[Saved data entries]
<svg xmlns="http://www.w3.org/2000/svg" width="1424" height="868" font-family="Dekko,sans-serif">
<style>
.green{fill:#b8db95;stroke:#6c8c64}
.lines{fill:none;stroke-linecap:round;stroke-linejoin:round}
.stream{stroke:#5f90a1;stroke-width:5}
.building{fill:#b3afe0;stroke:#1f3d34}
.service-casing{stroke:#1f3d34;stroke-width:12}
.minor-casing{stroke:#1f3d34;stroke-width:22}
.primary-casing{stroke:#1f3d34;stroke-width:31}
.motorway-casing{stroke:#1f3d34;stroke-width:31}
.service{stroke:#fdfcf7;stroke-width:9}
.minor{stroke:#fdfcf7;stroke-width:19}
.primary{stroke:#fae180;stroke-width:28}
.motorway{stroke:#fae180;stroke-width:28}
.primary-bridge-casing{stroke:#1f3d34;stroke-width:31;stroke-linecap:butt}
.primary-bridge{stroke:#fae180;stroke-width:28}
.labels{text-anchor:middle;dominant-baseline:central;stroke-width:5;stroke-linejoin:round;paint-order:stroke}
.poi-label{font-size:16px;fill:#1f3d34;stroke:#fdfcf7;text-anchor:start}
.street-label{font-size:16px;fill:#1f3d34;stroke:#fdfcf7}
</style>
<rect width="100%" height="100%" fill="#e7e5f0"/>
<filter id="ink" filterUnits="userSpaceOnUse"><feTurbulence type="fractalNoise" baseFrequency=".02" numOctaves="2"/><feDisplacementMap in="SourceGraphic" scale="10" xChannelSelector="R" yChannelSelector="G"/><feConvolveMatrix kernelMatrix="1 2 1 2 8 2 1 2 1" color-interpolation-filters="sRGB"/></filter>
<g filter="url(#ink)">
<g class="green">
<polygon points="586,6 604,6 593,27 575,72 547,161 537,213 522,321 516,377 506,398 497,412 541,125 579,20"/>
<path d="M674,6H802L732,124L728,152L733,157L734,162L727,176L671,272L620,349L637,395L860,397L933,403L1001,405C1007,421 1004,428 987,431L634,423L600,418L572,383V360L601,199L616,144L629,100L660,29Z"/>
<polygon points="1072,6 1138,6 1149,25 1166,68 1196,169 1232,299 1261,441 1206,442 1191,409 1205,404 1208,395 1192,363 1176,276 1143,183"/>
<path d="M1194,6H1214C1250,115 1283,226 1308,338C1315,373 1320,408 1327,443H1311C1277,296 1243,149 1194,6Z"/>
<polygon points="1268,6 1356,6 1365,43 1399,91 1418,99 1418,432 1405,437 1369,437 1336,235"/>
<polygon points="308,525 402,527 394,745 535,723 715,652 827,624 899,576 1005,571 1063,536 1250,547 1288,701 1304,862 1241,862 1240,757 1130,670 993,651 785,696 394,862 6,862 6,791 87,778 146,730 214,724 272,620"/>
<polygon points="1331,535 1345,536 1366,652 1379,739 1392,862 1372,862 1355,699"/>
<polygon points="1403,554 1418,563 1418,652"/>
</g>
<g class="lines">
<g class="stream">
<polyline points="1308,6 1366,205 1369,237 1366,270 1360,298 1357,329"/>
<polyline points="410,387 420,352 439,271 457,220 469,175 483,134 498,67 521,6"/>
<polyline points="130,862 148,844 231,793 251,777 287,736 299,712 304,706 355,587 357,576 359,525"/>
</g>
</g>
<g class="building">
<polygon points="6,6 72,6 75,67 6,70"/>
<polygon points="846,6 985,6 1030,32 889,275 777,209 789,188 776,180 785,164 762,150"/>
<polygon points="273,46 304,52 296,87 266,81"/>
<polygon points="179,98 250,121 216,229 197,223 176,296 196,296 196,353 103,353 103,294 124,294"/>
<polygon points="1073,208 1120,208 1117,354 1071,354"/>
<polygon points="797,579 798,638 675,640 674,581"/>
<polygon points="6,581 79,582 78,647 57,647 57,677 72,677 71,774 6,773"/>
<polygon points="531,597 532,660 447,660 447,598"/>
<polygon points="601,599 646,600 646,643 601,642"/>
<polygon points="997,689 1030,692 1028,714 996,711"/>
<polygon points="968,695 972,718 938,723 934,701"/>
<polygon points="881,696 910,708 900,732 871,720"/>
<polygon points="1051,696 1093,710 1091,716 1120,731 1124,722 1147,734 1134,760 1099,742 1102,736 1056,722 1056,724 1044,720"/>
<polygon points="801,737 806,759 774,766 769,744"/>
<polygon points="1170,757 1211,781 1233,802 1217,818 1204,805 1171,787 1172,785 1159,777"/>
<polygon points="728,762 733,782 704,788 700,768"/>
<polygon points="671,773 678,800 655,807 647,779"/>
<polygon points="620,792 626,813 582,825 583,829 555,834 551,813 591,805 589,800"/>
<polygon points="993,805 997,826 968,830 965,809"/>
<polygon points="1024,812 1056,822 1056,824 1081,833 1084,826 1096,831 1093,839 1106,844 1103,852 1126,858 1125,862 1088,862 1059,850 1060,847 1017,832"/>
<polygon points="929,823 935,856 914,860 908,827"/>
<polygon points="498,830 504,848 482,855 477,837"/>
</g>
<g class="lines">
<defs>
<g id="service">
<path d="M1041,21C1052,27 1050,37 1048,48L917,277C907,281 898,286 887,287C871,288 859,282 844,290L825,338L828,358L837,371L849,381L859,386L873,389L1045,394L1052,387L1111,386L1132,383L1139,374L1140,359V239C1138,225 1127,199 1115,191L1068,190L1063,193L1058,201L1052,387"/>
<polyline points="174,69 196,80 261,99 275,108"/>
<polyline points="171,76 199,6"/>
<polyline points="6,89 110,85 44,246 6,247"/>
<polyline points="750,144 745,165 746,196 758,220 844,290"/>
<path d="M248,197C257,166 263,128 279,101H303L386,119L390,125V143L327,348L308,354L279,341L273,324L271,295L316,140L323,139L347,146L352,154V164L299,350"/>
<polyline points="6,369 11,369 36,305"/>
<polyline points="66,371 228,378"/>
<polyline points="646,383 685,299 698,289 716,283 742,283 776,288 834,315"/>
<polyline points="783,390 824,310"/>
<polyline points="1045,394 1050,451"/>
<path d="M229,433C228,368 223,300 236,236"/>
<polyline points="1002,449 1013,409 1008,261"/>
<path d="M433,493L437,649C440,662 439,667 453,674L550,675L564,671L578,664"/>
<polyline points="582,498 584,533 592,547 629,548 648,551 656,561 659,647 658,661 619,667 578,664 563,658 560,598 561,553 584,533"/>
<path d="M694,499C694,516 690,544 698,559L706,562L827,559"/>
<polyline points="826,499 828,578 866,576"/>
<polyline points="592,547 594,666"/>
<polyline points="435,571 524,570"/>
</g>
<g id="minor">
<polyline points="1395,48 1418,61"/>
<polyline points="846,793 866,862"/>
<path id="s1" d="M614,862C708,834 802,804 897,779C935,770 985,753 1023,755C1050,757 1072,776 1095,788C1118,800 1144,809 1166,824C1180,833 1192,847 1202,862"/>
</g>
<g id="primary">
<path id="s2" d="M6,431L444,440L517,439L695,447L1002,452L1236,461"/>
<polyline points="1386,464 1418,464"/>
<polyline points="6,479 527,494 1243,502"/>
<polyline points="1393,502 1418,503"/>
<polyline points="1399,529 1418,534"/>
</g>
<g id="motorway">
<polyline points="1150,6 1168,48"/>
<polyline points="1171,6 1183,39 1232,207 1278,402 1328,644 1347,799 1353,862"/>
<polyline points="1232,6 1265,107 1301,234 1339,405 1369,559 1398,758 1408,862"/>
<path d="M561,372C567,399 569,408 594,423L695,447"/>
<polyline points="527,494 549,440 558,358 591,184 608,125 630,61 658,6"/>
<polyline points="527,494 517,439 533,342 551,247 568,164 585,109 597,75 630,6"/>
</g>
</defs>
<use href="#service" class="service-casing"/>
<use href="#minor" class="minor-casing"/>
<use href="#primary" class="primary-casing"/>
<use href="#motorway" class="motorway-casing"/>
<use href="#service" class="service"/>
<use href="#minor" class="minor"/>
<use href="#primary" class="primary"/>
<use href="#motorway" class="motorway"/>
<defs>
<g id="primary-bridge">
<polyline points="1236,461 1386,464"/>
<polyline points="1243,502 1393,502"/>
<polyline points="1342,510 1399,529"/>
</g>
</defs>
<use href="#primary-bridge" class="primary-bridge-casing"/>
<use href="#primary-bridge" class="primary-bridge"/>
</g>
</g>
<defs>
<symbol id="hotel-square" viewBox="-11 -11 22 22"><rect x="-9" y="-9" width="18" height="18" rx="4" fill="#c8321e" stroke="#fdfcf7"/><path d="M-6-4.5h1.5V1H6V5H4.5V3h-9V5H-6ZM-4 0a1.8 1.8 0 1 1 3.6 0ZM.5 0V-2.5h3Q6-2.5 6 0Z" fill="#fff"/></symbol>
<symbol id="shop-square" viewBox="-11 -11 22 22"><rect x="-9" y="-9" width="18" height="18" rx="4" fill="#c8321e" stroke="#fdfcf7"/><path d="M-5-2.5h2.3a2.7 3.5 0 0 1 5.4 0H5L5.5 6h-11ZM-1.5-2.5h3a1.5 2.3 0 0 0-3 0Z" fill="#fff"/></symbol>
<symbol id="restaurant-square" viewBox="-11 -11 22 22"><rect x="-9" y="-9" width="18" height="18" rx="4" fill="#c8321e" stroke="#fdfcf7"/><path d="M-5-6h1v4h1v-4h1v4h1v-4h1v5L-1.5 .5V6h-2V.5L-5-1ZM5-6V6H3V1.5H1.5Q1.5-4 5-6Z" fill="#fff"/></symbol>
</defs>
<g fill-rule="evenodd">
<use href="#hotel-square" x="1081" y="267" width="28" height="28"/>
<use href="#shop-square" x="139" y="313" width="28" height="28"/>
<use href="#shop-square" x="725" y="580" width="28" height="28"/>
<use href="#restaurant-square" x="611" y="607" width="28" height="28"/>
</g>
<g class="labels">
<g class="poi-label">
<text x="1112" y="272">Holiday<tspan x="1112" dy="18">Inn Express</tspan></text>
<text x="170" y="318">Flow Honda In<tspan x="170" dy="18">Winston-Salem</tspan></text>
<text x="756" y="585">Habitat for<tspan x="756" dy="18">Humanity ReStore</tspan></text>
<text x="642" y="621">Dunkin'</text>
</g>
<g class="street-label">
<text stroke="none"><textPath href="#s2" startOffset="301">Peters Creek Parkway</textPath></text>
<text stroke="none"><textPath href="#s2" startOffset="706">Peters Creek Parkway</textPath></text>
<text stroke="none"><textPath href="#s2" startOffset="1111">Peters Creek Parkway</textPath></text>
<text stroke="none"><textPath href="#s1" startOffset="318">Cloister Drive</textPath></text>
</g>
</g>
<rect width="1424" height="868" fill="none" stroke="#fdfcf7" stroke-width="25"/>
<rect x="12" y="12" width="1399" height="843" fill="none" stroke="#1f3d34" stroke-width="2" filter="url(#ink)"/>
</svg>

**What this task involves**
Count up the lines of the data that include "Parkway". Reply with a number only.

**Answer to this task**
3